#### EXERCISE TASK 1
Please count the lines in the records below that contain the string "kern" and reply with that number alone.

Trump is wrecking the White House the same way he is wrecking democracy… Trump is a destructive parasite living in the White House for free and he doesn’t intend to leave…-  WaPo comment

I think it's mostly the Supreme Court's fault for this lunatic wrecking our house. They delivered a bogus ruling about Trump being above the law, and shutting down his trial for stealing classified material. What's to stop him from tearing down the White House itself? Apparently nothing. This is Ceaușescu-level megalomania. -- NY times comment

As far as I can see there is NOTHING in this project for ordinary Americans, it is simply a monument to himself and his power over the rest of us. I'm sure we will all be in our graves before getting an invitation to waltz the night away in this travesty of ego. Some of Trump's power grabs may be legally confusing for the layperson, this one is simple, insulting and in your face. If this one flies without non-partisan disgust we will know we may be too far down the rabbit hole to ever crawl back out.- NY times comment

This is what happens when an ignorant and vindictive charlatan is put in control of our government. He doesn't care about the history that happened in the East Wing ...but most alarming, he doesn't care if any of us are angry about it or that he lied about what he's doing there. -WaPo comment


Sometimes a graphic physical image, say embodied in a photo,  can become a symbol of what's transpiring in a government, a nation. In this case, Trump's wanton wrecking ball to the White House - the People's House, not his -  is emblematic of what this felon swine is doing to our democracy.  And why the Saturday No King's rallies were so on target.

#### DATA SHOWN
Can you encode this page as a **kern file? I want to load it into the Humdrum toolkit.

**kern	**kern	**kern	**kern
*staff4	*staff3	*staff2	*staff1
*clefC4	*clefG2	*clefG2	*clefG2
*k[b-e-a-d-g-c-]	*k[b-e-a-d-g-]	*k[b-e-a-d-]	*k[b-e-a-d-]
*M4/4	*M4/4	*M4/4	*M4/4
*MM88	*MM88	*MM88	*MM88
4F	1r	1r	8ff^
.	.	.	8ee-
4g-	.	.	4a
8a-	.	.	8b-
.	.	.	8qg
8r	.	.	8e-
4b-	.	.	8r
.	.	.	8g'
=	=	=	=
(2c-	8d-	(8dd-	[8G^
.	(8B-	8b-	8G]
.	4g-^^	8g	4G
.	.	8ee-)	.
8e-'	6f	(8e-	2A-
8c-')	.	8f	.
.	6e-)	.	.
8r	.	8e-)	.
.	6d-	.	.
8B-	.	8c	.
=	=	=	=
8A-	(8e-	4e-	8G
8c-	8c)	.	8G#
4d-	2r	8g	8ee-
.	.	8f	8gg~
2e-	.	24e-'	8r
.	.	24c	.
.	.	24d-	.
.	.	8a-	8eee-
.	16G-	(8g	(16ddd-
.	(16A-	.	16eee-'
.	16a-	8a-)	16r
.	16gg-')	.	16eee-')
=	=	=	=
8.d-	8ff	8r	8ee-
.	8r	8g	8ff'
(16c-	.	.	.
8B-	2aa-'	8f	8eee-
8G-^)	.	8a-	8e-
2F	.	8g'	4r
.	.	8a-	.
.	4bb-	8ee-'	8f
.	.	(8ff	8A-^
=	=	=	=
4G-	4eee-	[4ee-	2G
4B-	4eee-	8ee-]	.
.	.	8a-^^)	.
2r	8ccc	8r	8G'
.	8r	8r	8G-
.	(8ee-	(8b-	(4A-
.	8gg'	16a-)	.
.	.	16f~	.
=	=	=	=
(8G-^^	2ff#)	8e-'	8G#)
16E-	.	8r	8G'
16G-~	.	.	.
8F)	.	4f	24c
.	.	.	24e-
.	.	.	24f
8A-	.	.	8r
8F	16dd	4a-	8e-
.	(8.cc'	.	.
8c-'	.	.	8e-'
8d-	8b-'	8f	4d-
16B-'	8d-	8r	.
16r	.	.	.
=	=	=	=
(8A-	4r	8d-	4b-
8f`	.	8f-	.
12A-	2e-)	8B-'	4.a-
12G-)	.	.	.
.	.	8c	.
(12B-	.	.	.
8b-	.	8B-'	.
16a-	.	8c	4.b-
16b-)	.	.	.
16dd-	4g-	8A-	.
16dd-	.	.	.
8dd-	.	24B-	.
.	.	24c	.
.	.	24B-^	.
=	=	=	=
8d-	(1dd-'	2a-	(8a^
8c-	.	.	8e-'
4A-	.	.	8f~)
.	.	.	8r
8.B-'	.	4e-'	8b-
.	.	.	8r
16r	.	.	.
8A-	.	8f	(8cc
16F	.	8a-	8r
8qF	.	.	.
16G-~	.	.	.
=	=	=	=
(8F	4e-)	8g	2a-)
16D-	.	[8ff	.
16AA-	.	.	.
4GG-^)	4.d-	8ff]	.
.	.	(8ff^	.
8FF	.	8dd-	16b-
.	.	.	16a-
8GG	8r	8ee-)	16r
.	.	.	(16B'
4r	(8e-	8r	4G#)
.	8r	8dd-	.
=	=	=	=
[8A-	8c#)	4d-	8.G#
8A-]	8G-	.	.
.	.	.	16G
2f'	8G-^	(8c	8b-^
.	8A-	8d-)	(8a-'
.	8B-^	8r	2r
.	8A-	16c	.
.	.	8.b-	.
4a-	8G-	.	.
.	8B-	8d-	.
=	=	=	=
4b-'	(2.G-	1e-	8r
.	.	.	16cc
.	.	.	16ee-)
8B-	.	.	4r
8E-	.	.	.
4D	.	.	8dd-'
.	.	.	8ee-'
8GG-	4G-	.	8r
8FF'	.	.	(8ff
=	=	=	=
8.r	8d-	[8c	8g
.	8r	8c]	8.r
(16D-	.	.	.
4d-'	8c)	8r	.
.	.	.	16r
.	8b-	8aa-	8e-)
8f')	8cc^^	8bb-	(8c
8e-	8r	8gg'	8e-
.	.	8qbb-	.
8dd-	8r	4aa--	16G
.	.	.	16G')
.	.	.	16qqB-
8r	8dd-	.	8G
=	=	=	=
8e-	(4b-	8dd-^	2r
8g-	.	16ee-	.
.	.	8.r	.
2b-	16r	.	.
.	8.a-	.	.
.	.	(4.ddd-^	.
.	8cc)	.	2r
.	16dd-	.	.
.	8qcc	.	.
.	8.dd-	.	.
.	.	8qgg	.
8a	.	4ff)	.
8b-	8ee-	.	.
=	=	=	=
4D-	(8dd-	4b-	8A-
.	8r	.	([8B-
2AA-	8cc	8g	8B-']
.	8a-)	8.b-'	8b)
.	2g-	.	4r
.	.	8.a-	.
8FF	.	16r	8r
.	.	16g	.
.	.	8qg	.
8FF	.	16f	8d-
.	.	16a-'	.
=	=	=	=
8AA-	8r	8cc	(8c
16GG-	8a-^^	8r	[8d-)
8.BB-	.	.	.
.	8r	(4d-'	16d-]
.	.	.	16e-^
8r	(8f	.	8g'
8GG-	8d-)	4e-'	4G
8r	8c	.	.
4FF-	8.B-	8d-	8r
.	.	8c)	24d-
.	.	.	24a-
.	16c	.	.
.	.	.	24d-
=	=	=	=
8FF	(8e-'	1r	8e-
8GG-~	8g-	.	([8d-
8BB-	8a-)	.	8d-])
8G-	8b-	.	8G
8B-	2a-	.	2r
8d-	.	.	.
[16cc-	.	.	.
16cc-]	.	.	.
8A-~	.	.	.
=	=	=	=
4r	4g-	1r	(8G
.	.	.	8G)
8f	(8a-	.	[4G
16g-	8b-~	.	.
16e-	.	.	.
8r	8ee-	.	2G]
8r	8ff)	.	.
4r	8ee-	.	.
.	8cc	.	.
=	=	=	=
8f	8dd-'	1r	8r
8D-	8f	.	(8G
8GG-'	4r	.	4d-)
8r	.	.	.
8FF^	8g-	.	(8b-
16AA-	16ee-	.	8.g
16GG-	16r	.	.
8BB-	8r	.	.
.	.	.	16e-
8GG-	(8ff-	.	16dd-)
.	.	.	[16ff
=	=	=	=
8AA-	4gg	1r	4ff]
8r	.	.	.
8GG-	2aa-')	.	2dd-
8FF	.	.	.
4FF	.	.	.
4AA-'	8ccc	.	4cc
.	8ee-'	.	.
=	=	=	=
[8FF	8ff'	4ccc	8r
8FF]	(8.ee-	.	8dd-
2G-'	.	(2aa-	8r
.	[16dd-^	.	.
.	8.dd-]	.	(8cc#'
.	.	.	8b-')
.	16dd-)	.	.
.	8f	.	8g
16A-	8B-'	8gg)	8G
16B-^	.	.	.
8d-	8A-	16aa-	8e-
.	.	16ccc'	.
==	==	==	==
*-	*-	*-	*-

#### EXERCISE TASK 2
In the comments above, which rallies are described as "so on target"?

#### RIGHT ANSWER 1
2

#### RIGHT ANSWER 2
The Saturday No King's rallies.